══ INPUT MATERIAL ══

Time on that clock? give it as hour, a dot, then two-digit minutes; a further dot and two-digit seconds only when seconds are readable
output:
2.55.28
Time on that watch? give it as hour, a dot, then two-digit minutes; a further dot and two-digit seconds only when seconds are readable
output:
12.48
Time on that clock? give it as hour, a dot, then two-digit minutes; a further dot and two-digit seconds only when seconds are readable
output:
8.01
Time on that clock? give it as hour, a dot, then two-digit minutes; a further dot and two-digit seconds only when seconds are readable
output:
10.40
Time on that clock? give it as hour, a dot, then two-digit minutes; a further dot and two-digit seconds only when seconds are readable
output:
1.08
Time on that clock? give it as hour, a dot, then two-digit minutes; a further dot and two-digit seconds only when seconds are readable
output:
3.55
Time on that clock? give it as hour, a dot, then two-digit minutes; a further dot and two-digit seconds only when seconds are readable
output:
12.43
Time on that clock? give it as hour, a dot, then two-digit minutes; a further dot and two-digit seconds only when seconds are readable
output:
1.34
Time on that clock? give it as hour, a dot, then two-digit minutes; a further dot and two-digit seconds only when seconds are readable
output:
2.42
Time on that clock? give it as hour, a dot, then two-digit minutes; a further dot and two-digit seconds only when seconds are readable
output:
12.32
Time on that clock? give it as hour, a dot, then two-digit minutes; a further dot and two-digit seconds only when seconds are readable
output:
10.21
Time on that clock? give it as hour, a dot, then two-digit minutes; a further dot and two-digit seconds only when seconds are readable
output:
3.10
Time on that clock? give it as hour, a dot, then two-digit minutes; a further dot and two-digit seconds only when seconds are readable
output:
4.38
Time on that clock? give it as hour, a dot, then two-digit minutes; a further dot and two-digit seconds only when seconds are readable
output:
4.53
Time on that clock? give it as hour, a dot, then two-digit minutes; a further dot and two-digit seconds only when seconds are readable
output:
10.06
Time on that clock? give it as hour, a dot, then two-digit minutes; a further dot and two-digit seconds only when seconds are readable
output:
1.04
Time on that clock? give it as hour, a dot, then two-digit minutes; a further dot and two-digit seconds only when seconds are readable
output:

═══

## WORK TO DO:
Collect every line of the data above that contains the word "watch".

## RESPONSE TO THE EXERCISE:
Time on that watch? give it as hour, a dot, then two-digit minutes; a further dot and two-digit seconds only when seconds are readable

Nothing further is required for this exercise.